For AI endpoints, set the cost per request based on estimated token usage rather than treating every request equally.

Sliding Window

The sliding window algorithm counts requests within a rolling time window. It provides smoother rate limiting than fixed windows, which can allow burst traffic at window boundaries.

import time
from collections import deque

class SlidingWindow:
    def __init__(self, max_requests: int, window_seconds: int):
        self.max_requests = max_requests
        self.window_seconds = window_seconds
        self.requests = deque()

    def allow(self) -> bool:
        now = time.time()
        # Remove expired entries
        while self.requests and self.requests[0] < now - self.window_seconds:
            self.requests.popleft()

        if len(self.requests) < self.max_requests:
            self.requests.append(now)
            return True
        return False

Fixed Window Counter

Simpler but less precise. Counts requests in fixed time intervals (per minute, per hour). A client can burst at the boundary of two windows, getting 2x the limit momentarily. For AI endpoints where individual requests are expensive, this boundary burst can be problematic.

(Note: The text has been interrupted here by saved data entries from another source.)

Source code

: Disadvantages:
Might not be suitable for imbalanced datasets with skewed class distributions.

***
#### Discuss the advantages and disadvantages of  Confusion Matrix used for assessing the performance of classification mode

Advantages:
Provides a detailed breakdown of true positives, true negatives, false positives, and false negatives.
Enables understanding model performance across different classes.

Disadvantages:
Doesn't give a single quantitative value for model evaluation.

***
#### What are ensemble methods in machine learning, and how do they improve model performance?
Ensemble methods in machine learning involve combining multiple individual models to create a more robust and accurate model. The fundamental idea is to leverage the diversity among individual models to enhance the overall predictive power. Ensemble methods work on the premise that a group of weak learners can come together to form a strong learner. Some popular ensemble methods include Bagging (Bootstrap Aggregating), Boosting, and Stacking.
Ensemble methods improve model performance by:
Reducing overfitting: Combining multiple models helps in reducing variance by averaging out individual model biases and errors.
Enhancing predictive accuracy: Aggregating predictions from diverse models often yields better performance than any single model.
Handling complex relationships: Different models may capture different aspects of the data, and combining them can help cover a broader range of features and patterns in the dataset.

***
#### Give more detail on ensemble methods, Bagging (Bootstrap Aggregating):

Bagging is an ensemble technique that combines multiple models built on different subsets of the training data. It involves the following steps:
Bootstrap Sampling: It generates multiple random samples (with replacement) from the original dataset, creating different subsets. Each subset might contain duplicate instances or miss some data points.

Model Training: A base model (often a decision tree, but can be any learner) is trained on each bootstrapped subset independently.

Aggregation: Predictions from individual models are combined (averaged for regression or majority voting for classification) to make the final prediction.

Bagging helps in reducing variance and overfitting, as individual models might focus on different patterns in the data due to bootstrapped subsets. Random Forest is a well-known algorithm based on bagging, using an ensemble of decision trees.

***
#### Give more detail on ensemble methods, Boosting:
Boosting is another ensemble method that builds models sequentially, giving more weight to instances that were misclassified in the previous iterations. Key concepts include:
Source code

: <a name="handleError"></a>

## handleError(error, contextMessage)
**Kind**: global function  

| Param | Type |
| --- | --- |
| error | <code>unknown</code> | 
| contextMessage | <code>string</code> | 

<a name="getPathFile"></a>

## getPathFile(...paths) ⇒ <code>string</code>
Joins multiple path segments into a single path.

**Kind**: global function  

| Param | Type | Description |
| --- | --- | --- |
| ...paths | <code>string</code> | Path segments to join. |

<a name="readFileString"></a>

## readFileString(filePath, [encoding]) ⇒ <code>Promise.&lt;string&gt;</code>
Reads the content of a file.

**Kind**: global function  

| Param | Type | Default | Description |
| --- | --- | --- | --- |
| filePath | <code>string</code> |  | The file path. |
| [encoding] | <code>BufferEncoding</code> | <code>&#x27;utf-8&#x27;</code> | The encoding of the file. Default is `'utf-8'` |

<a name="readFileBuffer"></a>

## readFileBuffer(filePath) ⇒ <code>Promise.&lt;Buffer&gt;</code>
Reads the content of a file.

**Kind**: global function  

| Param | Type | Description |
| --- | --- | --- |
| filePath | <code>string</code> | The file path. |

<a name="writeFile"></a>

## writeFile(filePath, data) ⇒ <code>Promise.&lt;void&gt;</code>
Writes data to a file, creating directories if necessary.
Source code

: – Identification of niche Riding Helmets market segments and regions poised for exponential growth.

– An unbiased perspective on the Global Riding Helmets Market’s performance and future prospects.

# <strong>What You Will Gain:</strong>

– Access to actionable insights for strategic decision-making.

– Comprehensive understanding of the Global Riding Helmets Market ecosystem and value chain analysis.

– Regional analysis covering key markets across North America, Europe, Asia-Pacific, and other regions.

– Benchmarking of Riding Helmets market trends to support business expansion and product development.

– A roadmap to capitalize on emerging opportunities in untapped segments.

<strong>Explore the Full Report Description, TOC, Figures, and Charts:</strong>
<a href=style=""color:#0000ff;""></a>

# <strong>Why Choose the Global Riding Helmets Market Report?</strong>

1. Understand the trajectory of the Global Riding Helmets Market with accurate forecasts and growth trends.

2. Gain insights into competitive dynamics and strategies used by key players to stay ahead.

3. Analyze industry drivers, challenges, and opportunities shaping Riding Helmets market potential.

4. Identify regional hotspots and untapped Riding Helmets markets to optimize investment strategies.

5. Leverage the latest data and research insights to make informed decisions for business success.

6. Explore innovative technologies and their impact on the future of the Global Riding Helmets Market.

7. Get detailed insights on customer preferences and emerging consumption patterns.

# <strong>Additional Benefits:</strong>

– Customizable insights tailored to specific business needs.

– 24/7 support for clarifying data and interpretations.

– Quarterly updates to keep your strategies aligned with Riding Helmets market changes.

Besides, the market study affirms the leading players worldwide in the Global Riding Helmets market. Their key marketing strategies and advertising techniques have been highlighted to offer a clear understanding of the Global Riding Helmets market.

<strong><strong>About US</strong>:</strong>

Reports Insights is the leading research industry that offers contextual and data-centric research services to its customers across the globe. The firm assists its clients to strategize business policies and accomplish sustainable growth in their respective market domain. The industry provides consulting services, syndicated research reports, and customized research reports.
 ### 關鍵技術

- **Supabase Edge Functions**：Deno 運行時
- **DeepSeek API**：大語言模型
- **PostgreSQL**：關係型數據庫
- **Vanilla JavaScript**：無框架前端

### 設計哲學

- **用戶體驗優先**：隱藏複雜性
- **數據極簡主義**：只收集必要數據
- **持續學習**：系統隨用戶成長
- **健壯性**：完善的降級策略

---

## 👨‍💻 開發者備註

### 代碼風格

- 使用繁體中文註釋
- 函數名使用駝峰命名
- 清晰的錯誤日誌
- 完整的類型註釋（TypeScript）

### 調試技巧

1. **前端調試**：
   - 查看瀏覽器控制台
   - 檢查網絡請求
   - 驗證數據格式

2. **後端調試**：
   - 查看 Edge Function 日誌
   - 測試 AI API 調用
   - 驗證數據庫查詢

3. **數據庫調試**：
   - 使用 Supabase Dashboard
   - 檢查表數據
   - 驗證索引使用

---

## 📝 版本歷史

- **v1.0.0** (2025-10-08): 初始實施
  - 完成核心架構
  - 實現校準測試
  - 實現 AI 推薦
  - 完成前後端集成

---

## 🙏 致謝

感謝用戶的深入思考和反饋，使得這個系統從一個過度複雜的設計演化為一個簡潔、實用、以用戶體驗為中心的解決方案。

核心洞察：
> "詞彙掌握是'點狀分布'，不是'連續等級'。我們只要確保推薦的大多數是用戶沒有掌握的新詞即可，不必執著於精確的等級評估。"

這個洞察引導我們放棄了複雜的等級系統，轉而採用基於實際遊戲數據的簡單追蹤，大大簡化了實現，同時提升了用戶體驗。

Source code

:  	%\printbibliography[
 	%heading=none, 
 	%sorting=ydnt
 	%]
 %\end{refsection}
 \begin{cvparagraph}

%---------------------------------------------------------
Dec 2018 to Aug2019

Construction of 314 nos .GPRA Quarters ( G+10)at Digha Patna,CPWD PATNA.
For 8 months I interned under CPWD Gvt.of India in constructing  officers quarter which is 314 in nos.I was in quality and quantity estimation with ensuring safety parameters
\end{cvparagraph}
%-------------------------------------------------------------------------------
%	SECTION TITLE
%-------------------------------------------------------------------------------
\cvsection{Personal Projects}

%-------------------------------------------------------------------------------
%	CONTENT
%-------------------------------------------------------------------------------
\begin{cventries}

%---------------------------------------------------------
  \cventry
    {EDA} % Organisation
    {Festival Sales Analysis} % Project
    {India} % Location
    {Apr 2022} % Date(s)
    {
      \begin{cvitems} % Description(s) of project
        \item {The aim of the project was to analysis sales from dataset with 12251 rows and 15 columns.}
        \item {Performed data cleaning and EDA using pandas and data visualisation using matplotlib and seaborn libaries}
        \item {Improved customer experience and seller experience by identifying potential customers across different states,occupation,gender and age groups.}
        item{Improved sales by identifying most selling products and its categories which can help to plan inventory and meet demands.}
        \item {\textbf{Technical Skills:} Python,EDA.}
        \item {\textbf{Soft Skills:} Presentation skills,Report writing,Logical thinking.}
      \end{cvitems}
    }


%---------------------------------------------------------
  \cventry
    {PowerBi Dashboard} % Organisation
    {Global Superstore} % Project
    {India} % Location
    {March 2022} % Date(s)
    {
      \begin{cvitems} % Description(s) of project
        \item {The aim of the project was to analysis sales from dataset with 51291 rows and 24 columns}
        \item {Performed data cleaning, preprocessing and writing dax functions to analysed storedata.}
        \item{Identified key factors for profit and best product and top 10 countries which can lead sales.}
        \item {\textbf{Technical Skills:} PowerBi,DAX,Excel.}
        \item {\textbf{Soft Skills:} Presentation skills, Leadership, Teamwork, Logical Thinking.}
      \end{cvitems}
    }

Multi-Dimensional Rate Limiting for AI

AI endpoints benefit from rate limiting on multiple dimensions simultaneously:

Requests Per Minute

Basic protection against request flooding:

X-RateLimit-Limit: 60
X-RateLimit-Remaining: 45
X-RateLimit-Reset: 1711584060

Tokens Per Minute

LLM endpoints should limit total tokens (input + output) per time window. A client sending 10 requests with 10,000 tokens each consumes the same resources as 100 requests with 1,000 tokens:

# Rate limit by token consumption
token_limit = TokenBucket(
    capacity=100000,      # 100K token burst
    refill_rate=1666,     # ~100K tokens per minute
    tokens=100000,
    last_refill=time.time()
)

def check_rate_limit(user_id, estimated_tokens):
    bucket = get_bucket(user_id)
    if not bucket.allow(cost=estimated_tokens):
        raise RateLimitExceeded(
            retry_after=estimated_tokens / bucket.refill_rate
        )

Cost Per Day

For usage-based billing, enforce daily spending limits:

daily_cost = get_daily_cost(user_id)
estimated_cost = estimate_request_cost(request)
if daily_cost + estimated_cost > user.daily_limit:
    raise DailyLimitExceeded(current=daily_cost, limit=user.daily_limit)

Concurrent Requests

Limit the number of simultaneous in-flight requests per user. LLM inference holds GPU resources for the entire generation duration. Too many concurrent requests from one user starves others:

concurrent = get_concurrent_count(user_id)
if concurrent >= user.max_concurrent:
    raise ConcurrentLimitExceeded(max=user.max_concurrent)

Implementation with Redis

For distributed rate limiting across multiple API server instances, use Redis:

import redis

r = redis.Redis()

def sliding_window_rate_limit(user_id: str, limit: int, window: int) -> bool:
    key = f"rate:{user_id}:{int(time.time()) // window}"
    pipe = r.pipeline()
    pipe.incr(key)
    pipe.expire(key, window)
    count = pipe.execute()[0]
    return count <= limit

Graceful Degradation

When rate limits are hit, provide useful responses:

{
  "error": "rate_limit_exceeded",
  "message": "Token limit exceeded. 95,000 of 100,000 tokens used this minute.",
  "retry_after_seconds": 12,
  "limit": 100000,
  "remaining": 0,
  "reset_at": "2026-03-28T14:30:00Z"
}

Return HTTP 429 with Retry-After header. For streaming endpoints, consider accepting the request but with reduced max_tokens rather than rejecting entirely.

Rate Limiting by Tier

Different user tiers get different limits:

TierRequests/minTokens/minConcurrentDaily Cost
Free1010,0002$1
Standard60100,00010$50
Enterprise3001,000,00050Custom

Implement tier-based limits through configuration rather than code. Store limits in a database or configuration service so they can be adjusted without deployment.